My Turn: The helpers you will find in the State House

For the Monitor
Monday, December 18, 2017

When we hear about the deeds of elected officials, it usually involves sordid details and not the myriad of good things that they may do for the betterment of the community or their fellow man.

I’d like to take this opportunity to highlight the deeds of two members of the New Hampshire House of Representatives, Mark Proulx and George Sykes. Both of these men have been in the House for a few terms and both are former firefighters, but it is their actions regarding recent natural disasters, and their humility in their response, that I must bring to your attention.

This was an unbelievable year for hurricanes; the amount of damage done and the impact on so many lives is almost impossible to comprehend. Shortly after Hurricane Irma did massive amounts of damage through the Caribbean and the southeastern part of the United States, Rep. Proulx deployed to Florida where he worked at a mobile hospital that saw hundreds of patients in a matter of three or so weeks. After being home for a few weeks, he deployed to Puerto Rico on a similar mission. Rep. Sykes deployed to Puerto Rico for six weeks and assisted the Red Cross in a myriad of capacities – trying to reach people to deliver water being arguably one of the most important tasks. Roads were washed out, power lines and trees were down. It sometimes took hours to reach people who were stranded, but his team pushed on.

What’s more impressive is that these two representatives have been doing this kind of thing for years. Rep. Proulx was in Louisiana after Hurricane Katrina; Rep. Sykes was in Haiti after the earthquake in 2010 that killed 316,000 and left over a million homeless.

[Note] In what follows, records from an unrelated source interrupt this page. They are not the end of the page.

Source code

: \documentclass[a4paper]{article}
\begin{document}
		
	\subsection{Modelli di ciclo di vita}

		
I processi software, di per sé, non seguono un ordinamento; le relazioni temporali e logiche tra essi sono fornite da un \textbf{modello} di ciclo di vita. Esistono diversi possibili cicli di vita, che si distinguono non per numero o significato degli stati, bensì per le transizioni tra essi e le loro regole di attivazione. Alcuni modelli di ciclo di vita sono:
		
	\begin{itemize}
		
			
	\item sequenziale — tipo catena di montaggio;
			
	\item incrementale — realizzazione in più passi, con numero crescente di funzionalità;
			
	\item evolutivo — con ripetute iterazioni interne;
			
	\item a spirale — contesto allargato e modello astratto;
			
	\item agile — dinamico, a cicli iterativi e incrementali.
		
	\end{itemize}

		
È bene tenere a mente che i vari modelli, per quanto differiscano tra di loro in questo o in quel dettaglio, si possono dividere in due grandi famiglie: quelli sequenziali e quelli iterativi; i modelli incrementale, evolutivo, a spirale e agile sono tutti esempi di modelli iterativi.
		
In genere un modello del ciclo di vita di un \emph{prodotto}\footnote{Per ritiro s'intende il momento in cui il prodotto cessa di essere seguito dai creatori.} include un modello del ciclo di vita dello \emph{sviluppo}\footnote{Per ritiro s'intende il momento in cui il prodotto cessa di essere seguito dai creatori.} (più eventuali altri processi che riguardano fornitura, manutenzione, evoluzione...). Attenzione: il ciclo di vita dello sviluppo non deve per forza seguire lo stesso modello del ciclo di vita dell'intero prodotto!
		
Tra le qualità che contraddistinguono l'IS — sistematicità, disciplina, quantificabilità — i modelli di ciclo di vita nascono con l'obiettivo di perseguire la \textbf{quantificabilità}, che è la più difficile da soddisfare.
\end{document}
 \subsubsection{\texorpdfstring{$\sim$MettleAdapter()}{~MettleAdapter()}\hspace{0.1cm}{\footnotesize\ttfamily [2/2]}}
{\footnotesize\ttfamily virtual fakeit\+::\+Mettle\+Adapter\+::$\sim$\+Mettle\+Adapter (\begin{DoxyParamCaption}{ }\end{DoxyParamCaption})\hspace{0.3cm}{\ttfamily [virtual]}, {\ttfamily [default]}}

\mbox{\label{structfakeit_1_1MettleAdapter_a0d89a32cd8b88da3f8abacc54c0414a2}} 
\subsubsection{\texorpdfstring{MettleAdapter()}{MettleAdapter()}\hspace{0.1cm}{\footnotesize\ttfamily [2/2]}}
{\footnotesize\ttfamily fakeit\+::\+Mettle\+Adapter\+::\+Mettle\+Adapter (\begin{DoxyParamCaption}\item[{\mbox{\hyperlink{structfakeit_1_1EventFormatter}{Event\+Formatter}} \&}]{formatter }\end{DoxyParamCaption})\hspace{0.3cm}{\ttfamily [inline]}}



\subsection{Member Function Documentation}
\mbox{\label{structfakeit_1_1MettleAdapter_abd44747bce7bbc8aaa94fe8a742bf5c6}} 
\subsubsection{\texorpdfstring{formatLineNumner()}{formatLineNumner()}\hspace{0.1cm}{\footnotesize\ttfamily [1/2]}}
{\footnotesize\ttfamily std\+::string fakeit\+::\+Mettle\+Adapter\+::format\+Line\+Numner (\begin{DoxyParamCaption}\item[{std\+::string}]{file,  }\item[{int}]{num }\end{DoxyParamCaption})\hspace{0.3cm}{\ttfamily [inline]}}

Reps. Proulx and Sykes are humble men who care about humanity; one is a Democrat, one is a Republican. But when it comes to good deeds, it doesn’t matter how you’re registered to vote, merely what you do to help.

It reminds me of the story Mister Rogers told: “My mother would say to me, ‘Look for the helpers. You will always find people who are helping.’ To this day, especially in times of disaster, I remember my mother’s words, and I am always comforted by realizing that there are still so many helpers – so many caring people in this world.”

So this time when you see a story about elected officials, please know it’s a positive one, and one that I, as someone fortunate to work with so many dedicated and altruistic New Hampshire public servants, am happy to share.